To understand these different aims, challenges and practices, this project will bring together previously unconnected stakeholders in the philosophy of digital ethics, developers of digital tools for teachers, curriculum policymakers and the teachers themselves to map the extent to which beginning teachers, teacher educators and school leaders are aware of these challenges, and their approaches to addressing them. It is also important to understand the enactment of these approaches across the curriculum and wider life of the school, which is why this project will undertake four case studies across the nations of the UK, working in each case with a regional cluster of 3 schools all drawing on a shared digital citizenship resource. The purpose of these ethnographic engagements is to understand the coherence of the curriculum, the extent to which Computer Science addresses ethical challenges, the extent to which practices beyond the curriculum are responsive to digital ethics, and the awareness shown by teachers of the ethical dimension of their digital pedagogical practices. In order to refurbish a workable and coherent moral education for the challenges of digital citizenship and data ethics, we will work collaboratively with secondary students and teachers as co-researchers through a digital participatory research design, generating, piloting and evaluating resources to address the ethical issues and practical challenges identified by our professional conversations and ethnographic observations.
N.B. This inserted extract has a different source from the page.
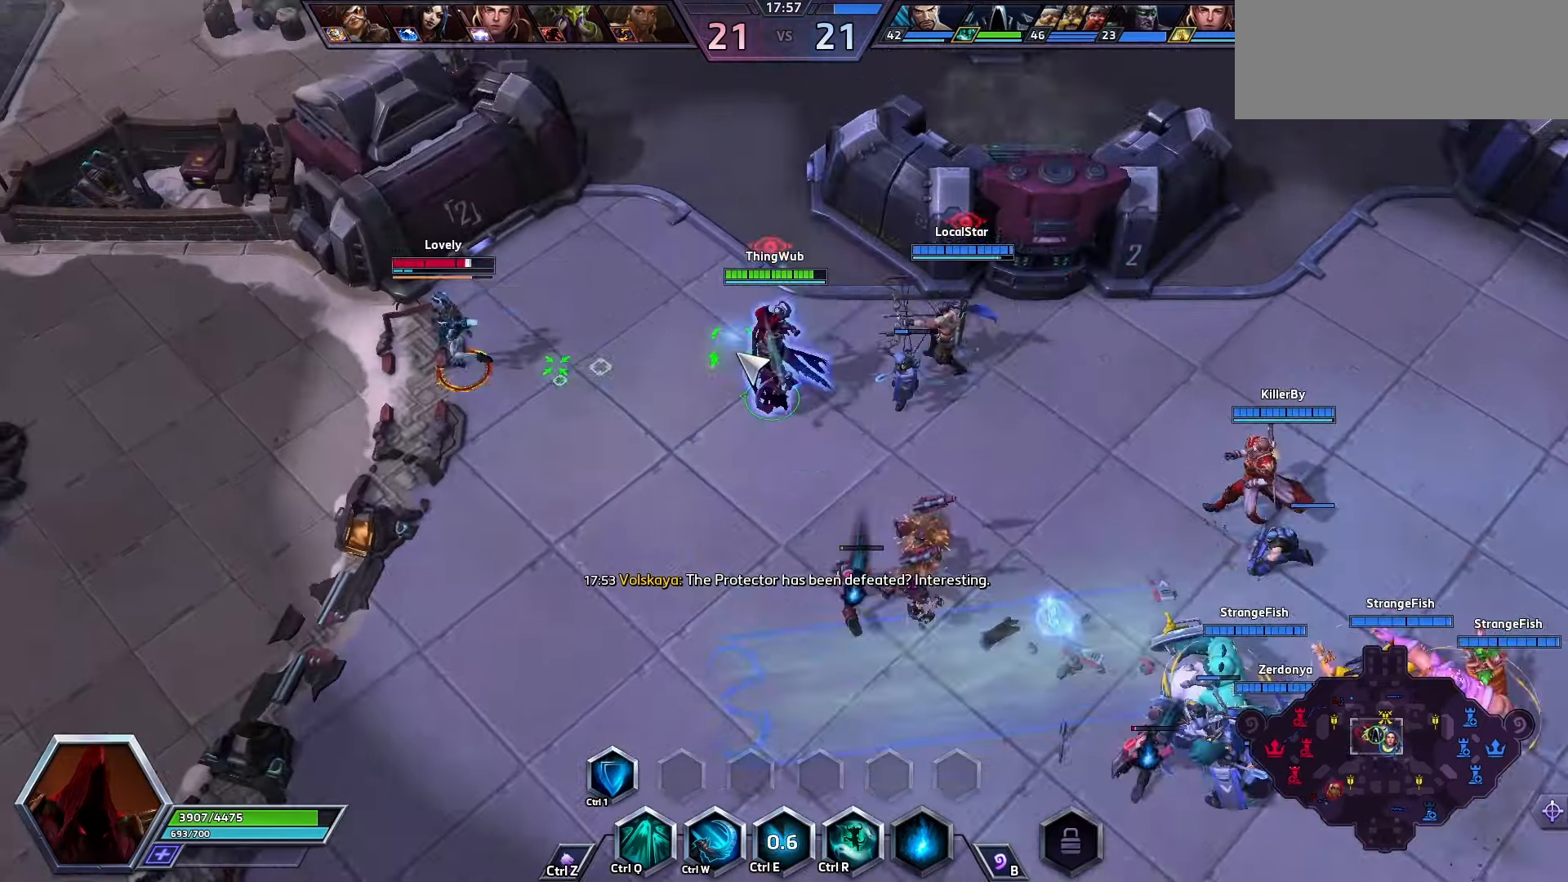
{"keys": ["space"], "events": [[500, "space", "down"]]}
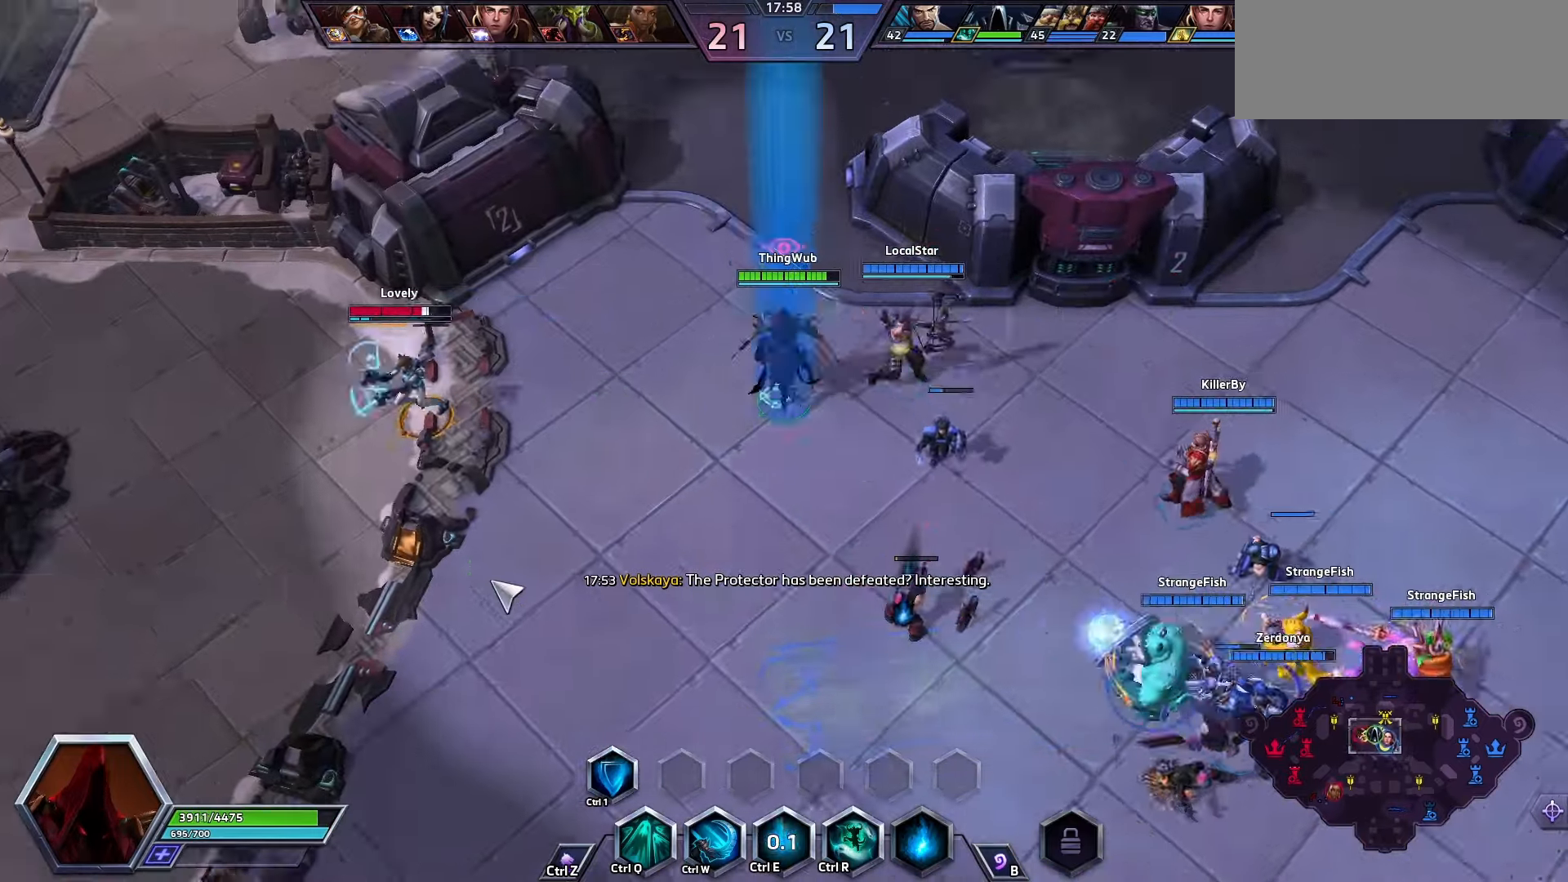
{"keys": ["space"], "events": [[200, "ctrl_l", "down"], [300, "e", "down"], [433, "ctrl_l", "up"], [433, "e", "up"]]}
This project employs ethnographic, normative and participatory approaches to understand the ways digital citizenship and data ethics challenges are understood and responses taken up across the curriculum and the wider life of the school. We conceive of digital citizenship at three levels: at the level of the school, what does it mean to be a good citizen of one's school community; at the level of the civic, what are schools doing to prepare the future political and economic citizens of the nation; and in relation to the increasingly complex globalized digital economy. We will carry out multi-site ethnographic work in schools in order to understand the influence of teacher preparation, national education policy, and the influence of digital resources produced by mid-level policy enactors, on the ways schools enact their digital citizenship curriculum. We will create and curate communities of practice, making use of smartphone-enabled remote working to bring together developers, teachers, students and philosophers in order to design, pilot and disseminate freely available resources for use in secondary schools. The resulting resources, together with a report making recommendations for teacher educators, school leaders, examination authorities and policy-makers across the four nations of the UK, will furnish an integrated cross-curricular digital citizenship strategy.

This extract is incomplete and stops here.